Sensation étrange cette année pour une reprise, ou une rentrée, pour le moins perturbée par une crise sanitaire qui n’en finit plus de couvrir et recouvrir l’ensemble de nos préoccupations. Passée la sidération du confinement, digérées les errances et erreurs du déconfinement, voici que nous sommes plongés dans des abîmes de perplexité face à une situation sanitaire et économique à nulle autre pareille. Si les cas avérés de COVID ne remplissent pas nos carnets d’adresse, qui peut aujourd’hui prétendre traverser ces moments sans encombre; qui affirmera que, non rien n’a changé, que finalement, on ne s’en sort pas si mal… Ce ne sont pas forcément les conséquences sanitaires du virus qui nous frappent mais plutôt les dommages causés à notre économie, à notre quotidien mais, plus grave encore, à notre avenir.

Il me semble en effet que nous avons, je l’espère temporairement, abandonné toute idée de projets à long terme. Comment en effet se projeter alors que bien des indicateurs sont au rouge cramoisi ? Ici un étudiant qui ne trouve pas d’entreprise pour son alternance; là un chômeur qui voit encore plus repoussée l’échéance d’un nouvel emploi; plus loin des entreprises, petits commerces ou artisans qui redoutent les prochains mois, craignant de ne pas « passer l’hiver ».

Que dire de nos anciens, pour qui la seule promesse qui vaille tient dans un enfermement programmé, dans un nouveau confinement qui ne dirait pas son nom. Comment motiver nos scolaires, collégiens ou lycéens, alors que leur horizon semble aussi masqué que ne le sont les visages des passants dans chaque rue. A ce sujet d’ailleurs, comment ne pas penser à un mauvais film de science-fiction, un samedi matin, jour de marché (masqué)…

Que dire de nos élites nationales, enfermées elles aussi dans une gestion de crise ultra centralisée et très bureaucratique, produisant à qui mieux mieux, des mesures que nous avons de plus en plus de mal à comprendre et donc à accepter. Certes, la tâche est rude, complexe, et je ne doute pas que ce gouvernement la prend au sérieux. Mais pourquoi ne pas plus faire confiance aux citoyens, aux élus locaux et à tous les acteurs de notre société. Notre état jacobin ne s’est jamais aussi bien porté. Ce n’est plus, je ne veux voir qu’une tête; mais bien je ne veux voir qu’un masque ! Prisonniers de nos élites, nous fonctionnons comme si nous avions perdu toute confiance en nous. Abreuvés de réseaux sociaux et de chaînes d’infos en continu, nous excellons dans la surenchère de la rumeur et de la dernière « infox ». Essayez de passer une soirée, entre amis ou en famille, sans en parler : une véritable gageure, un défi à relever, un pari fou, et pourtant…
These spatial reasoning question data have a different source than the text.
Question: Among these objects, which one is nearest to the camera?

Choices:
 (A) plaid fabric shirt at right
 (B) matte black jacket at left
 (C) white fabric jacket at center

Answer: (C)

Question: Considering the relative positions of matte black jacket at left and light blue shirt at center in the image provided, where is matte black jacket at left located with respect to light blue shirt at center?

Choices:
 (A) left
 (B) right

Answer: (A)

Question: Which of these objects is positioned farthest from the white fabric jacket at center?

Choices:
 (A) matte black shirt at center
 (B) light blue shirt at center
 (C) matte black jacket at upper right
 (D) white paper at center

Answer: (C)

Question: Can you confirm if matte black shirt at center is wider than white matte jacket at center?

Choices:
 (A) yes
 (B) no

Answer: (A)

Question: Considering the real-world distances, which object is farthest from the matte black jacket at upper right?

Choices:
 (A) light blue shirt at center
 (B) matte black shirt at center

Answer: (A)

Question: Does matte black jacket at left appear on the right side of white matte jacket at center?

Nous avons, toutes et tous, les ressources pour gérer, ensemble, cette crise, avec du bon sens, de la pédagogie et de l’intelligence. Il suffit simplement de s’arrêter quelques instants, de couper les sirènes médiatiques, pour trouver ensemble, chacun à son niveau, les moyens les plus adaptés pour empêcher la contagion. Dans nos bureaux, nos ateliers, nos magasins, nos écoles, chacun devrait pouvoir, ensemble et en concertation, fixer les mesures à appliquer, et pas forcément le masque obligatoire partout et tout le temps. Il ne s’agit pas d’imposer ou de chercher le conflit, mais bien de retrouver confiance en nous, pour s’adapter et s’en sortir…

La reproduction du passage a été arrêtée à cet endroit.